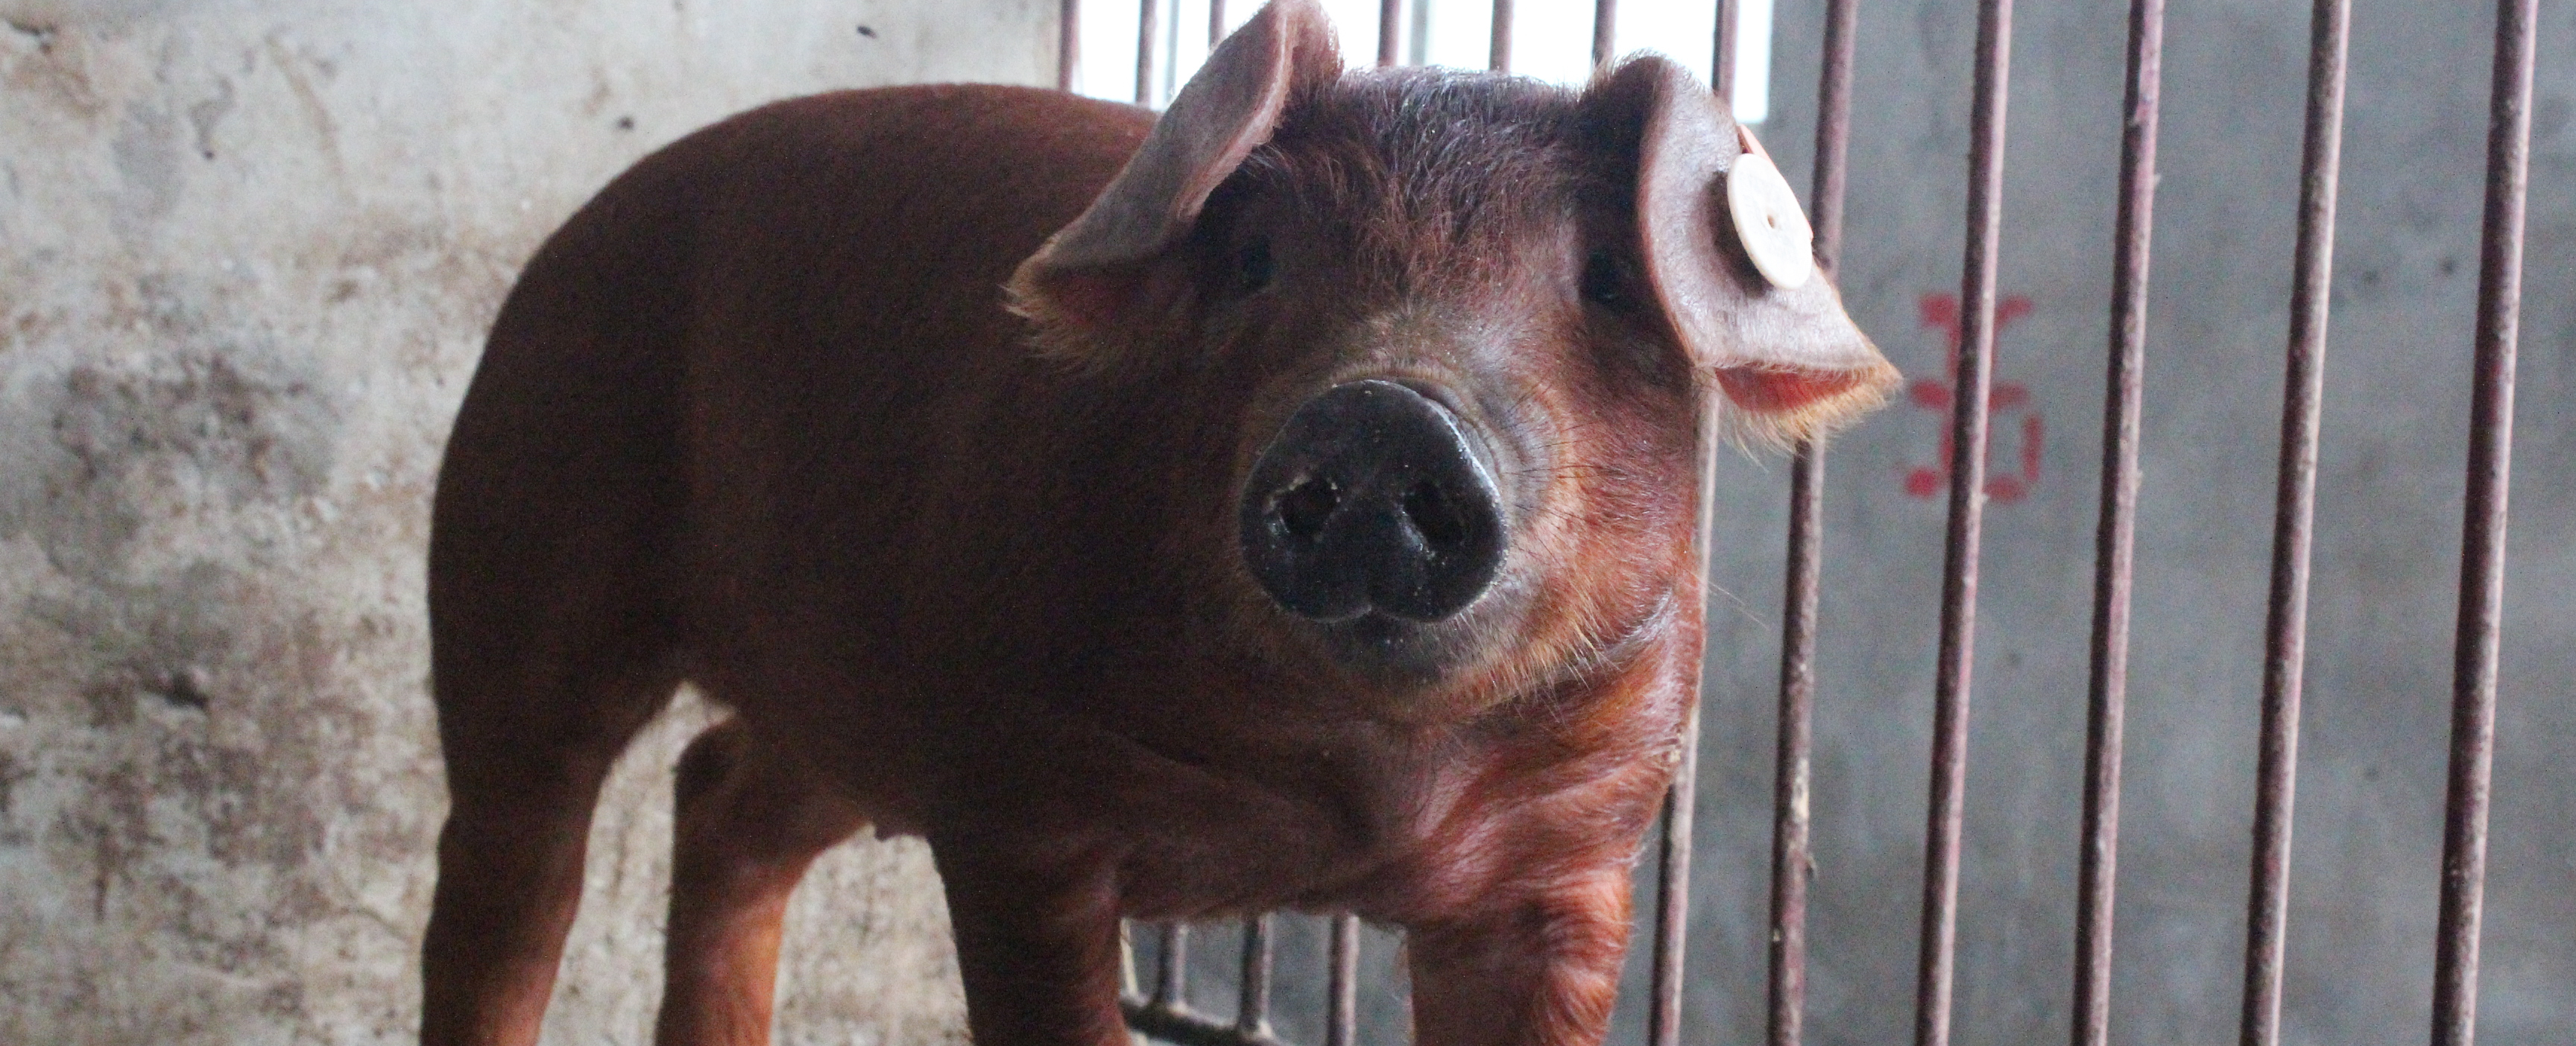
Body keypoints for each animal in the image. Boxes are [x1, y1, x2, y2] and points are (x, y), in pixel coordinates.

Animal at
----------------
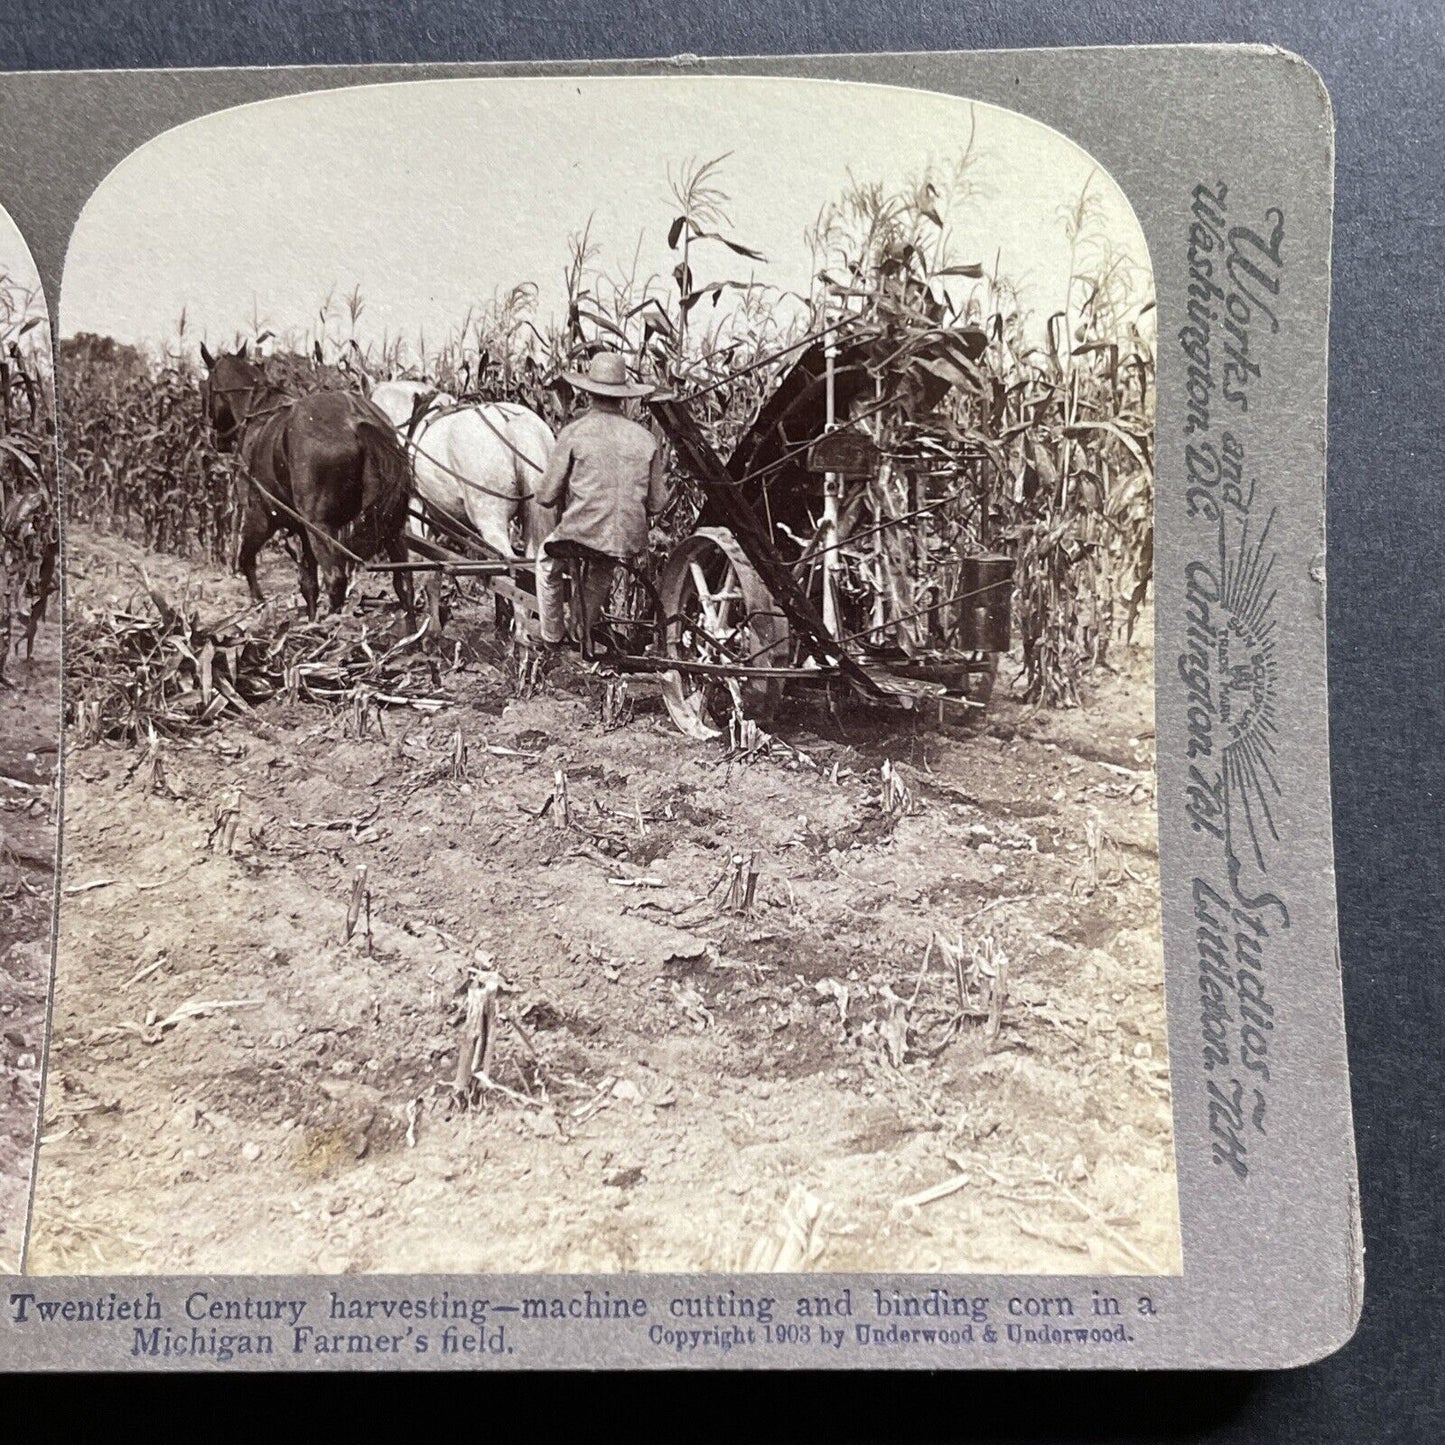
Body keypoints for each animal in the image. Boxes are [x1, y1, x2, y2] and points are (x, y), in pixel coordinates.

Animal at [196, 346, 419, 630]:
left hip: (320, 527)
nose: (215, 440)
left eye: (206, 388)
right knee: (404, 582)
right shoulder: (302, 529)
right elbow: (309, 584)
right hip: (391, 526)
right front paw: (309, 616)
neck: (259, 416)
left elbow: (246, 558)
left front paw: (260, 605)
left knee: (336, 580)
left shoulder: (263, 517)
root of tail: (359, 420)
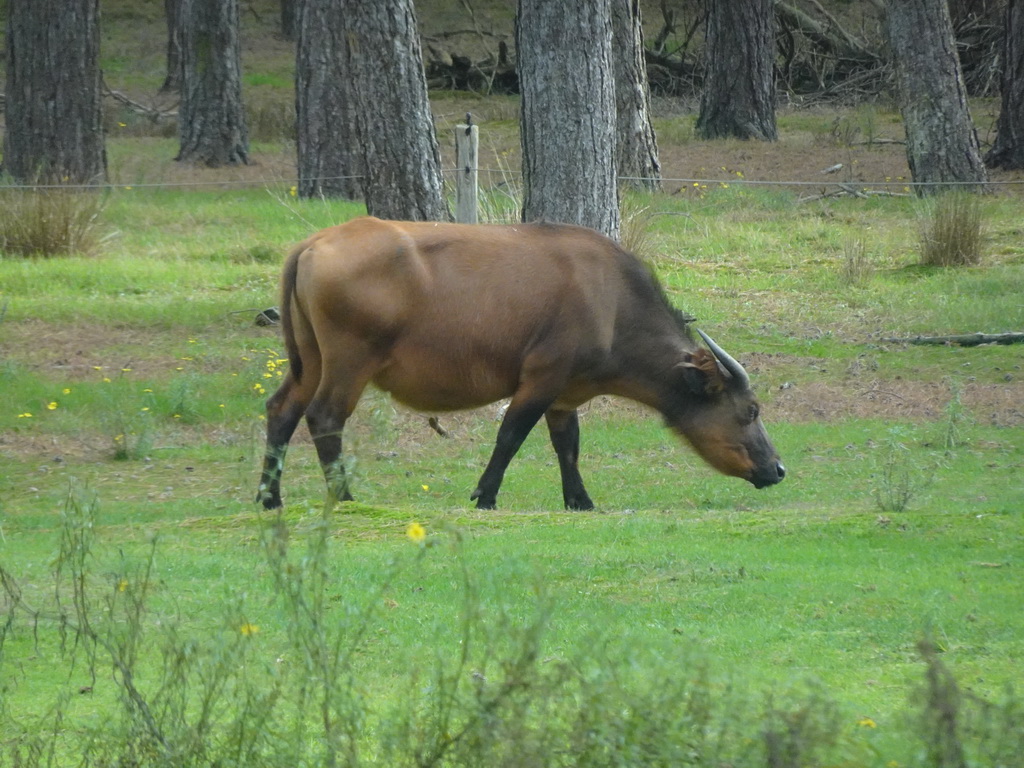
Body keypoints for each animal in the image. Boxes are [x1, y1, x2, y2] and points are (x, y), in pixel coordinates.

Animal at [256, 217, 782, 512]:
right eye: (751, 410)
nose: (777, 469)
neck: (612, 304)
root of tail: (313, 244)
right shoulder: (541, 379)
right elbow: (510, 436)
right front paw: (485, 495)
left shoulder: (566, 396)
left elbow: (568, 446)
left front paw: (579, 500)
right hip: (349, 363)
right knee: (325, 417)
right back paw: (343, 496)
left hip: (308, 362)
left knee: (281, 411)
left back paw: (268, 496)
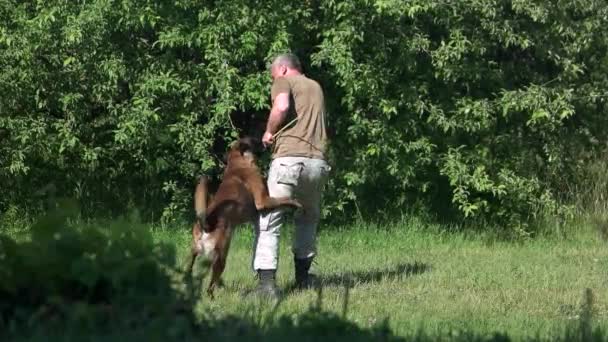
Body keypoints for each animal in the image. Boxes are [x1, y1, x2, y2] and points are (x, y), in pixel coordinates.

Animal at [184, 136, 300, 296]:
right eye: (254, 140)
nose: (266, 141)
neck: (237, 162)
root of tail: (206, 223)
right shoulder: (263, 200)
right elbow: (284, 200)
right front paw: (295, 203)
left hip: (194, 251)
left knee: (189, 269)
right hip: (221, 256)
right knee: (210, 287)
----------------
#### [Your instructions]
In the listing above, find the line containing "right hip: (391, 526)" and the line containing "right knee: (210, 287)"; print those lines and every line between them exactly, leaving out pictures.

#### [Solved exercise]
right hip: (391, 526)
right front paw: (309, 616)
neck: (259, 416)
left elbow: (246, 558)
left front paw: (260, 605)
left knee: (336, 580)
left shoulder: (263, 517)
root of tail: (359, 420)
Body keypoints for each animal in the image. Boxes are [x1, y1, x2, y2] and points are (x, y), in pixel coordinates.

Animal at [256, 217, 782, 512]:
right eye: (751, 410)
nose: (777, 469)
neck: (612, 304)
root of tail: (313, 244)
right shoulder: (541, 379)
right elbow: (510, 436)
right front paw: (485, 495)
left shoulder: (566, 396)
left elbow: (568, 446)
left front paw: (579, 500)
right hip: (349, 363)
right knee: (325, 417)
right back paw: (343, 496)
left hip: (308, 362)
left knee: (281, 411)
left back paw: (268, 496)
Body keypoints for each animal in the image. Boxes are [x1, y1, x2, y2] and points are (x, y), in pixel coordinates.

Animal at [184, 136, 300, 296]:
right eye: (254, 140)
nose: (266, 141)
neck: (237, 162)
root of tail: (206, 223)
right shoulder: (263, 200)
right elbow: (284, 200)
right front paw: (295, 203)
left hip: (194, 251)
left knee: (189, 269)
right hip: (221, 256)
right knee: (210, 287)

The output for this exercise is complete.